* _Passage provided_

The Ronnie’s Restaurant Story: Two Pats of Butter and a Whole Lot of Attitude

The line outside Ronnie's Restaurant snaked into the Florida heat, but nobody left....

The line outside Ronnie's Restaurant snaked into the Florida heat, but nobody left. They knew the rules by now: parties of three or fewer to the left, four or more to the right. Get it wrong, and a staff member would let you know about it. Ask for extra butter, and you'd be reminded, firmly, that two pats was the limit. Request a split check, and you might as well have asked for the moon.

This was Colonial Plaza in its heyday, and for 39 years, Orlandoans didn't just tolerate these indignities. They loved them.

A New Yorker Opens Ronnie's Restaurant

Larry Leckart arrived in Orlando from New York City in 1955, landing in a city still figuring out what it wanted to become. That January, Colonial Plaza had just opened on East Colonial Drive as Florida's largest retail development at the time, rising from what had recently been T.G. Lee dairy pastures. An estimated 150,000 people mobbed the place on opening day, streaming in from across Central Florida to witness this strange new thing called a shopping center.

Leckart saw his moment. In May 1956, he and his wife opened the restaurant at the corner of Colonial Drive and Primrose Avenue, right in the thick of all that suburban optimism. The name carried no family significance, no deeper meaning. Ronnie's. Easy to say. Easy to remember.

What Leckart built over the next four decades would prove considerably harder to forget.

How Ronnie's Taught Central Florida to Eat

Here's the thing about Orlando in 1956: most folks had never seen a bagel. Lox was a foreign concept. Pastrami piled high on rye, matzo ball soup, blintzes, the Reuben sandwich, these weren't exotic imports from some distant land, just staples of northeastern Jewish deli culture. But for customers who'd never ventured much past Jacksonville, they might as well have arrived from another planet.

Ronnie's Restaurant became an education. Leckart wasn't simply feeding people; he was expanding palates, one corned beef sandwich at a time.

The menu sprawled well beyond deli standards into breakfast, seafood, steaks, and dishes like stuffed cabbage. But certain items achieved near-mythical status. The custard eclairs drew devotees from neighboring counties who considered the drive worthwhile for pastry alone. The Napoleons cultivated their own fierce following. And the pumpernickel onion rolls haunted customers' memories for decades after their last visit.

Then there was the Mogambo Extravaganza.

* _Supplied entries_
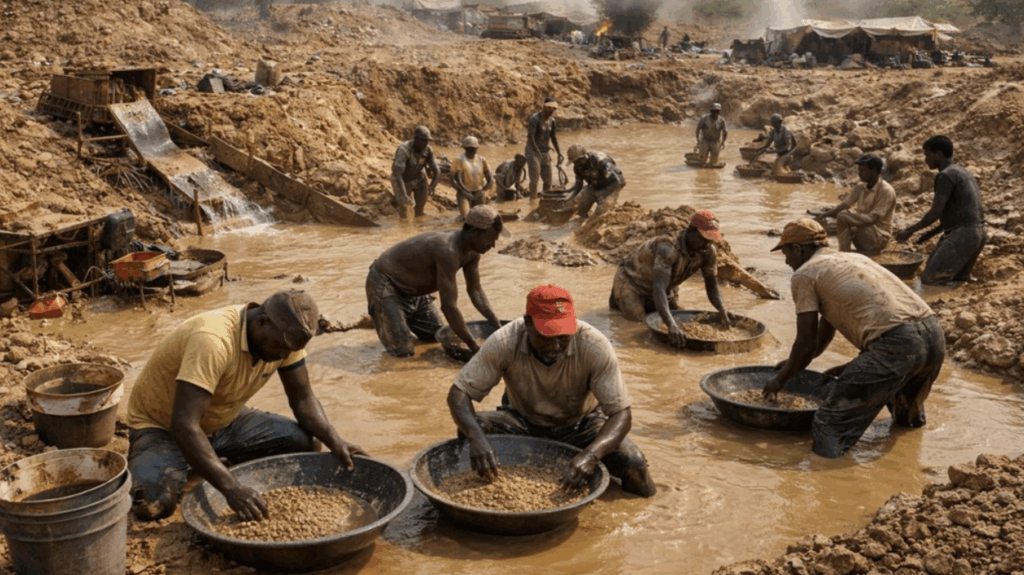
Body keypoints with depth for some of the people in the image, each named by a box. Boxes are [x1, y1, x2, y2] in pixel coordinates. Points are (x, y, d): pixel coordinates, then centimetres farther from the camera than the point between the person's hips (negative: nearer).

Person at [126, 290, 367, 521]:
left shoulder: (285, 336, -14)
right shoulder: (214, 341, -36)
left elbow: (303, 398, -5)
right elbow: (184, 425, -40)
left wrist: (335, 442, -23)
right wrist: (231, 488, -46)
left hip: (224, 422, 6)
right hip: (162, 427, -6)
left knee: (307, 443, -14)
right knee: (151, 502, -34)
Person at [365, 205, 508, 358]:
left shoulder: (472, 251, -10)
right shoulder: (447, 251, -39)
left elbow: (475, 290, 2)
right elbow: (449, 306, -39)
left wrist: (498, 327, -5)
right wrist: (474, 347, -34)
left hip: (413, 289, 9)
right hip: (385, 284, -9)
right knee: (403, 350, -14)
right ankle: (378, 313, 12)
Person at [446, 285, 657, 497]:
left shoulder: (595, 346, -30)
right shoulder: (504, 343, -28)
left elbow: (621, 414, -29)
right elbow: (459, 393, -24)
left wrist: (590, 455, -49)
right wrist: (476, 438, -46)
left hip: (580, 424, 0)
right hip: (523, 421, 1)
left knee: (632, 464, -28)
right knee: (469, 431, -29)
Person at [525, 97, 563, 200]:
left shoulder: (551, 120, 8)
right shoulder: (535, 119, -13)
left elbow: (554, 138, 13)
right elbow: (530, 137, -19)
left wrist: (559, 154, 6)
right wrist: (537, 152, -24)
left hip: (546, 153, 7)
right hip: (533, 152, -7)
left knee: (548, 181, 6)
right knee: (534, 179, -11)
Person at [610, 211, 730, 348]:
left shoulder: (708, 251, -20)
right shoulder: (669, 248, -42)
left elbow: (712, 286, -11)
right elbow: (658, 289, -51)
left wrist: (722, 311, -32)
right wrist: (672, 326, -63)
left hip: (666, 289, 7)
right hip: (631, 281, -7)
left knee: (679, 319, 5)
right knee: (638, 319, -20)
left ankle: (647, 304, 29)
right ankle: (619, 299, 11)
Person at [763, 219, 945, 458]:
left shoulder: (804, 274, 7)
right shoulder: (853, 258, 31)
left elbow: (807, 344, 5)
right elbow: (827, 326, 41)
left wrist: (781, 378, 21)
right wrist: (793, 364, 49)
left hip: (896, 344, -9)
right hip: (934, 333, 9)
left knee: (830, 429, -8)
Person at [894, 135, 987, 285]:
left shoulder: (946, 175, -10)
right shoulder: (962, 173, 21)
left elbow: (935, 213, -15)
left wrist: (909, 231, -4)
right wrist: (933, 232, 20)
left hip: (963, 233, -10)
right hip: (979, 232, 10)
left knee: (929, 279, -10)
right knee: (957, 278, 20)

* _Task requirements_
**a)** Reproduce the Ronnie's Restaurant article word for word, from "Ronnie's Restaurant became" to "their last visit.".
**b)** According to the Ronnie's Restaurant article, at which corner did Leckart and his wife open the restaurant?

* _Solutions per task_
**a)**
Ronnie's Restaurant became an education. Leckart wasn't simply feeding people; he was expanding palates, one corned beef sandwich at a time.

The menu sprawled well beyond deli standards into breakfast, seafood, steaks, and dishes like stuffed cabbage. But certain items achieved near-mythical status. The custard eclairs drew devotees from neighboring counties who considered the drive worthwhile for pastry alone. The Napoleons cultivated their own fierce following. And the pumpernickel onion rolls haunted customers' memories for decades after their last visit.

**b)** At the corner of Colonial Drive and Primrose Avenue.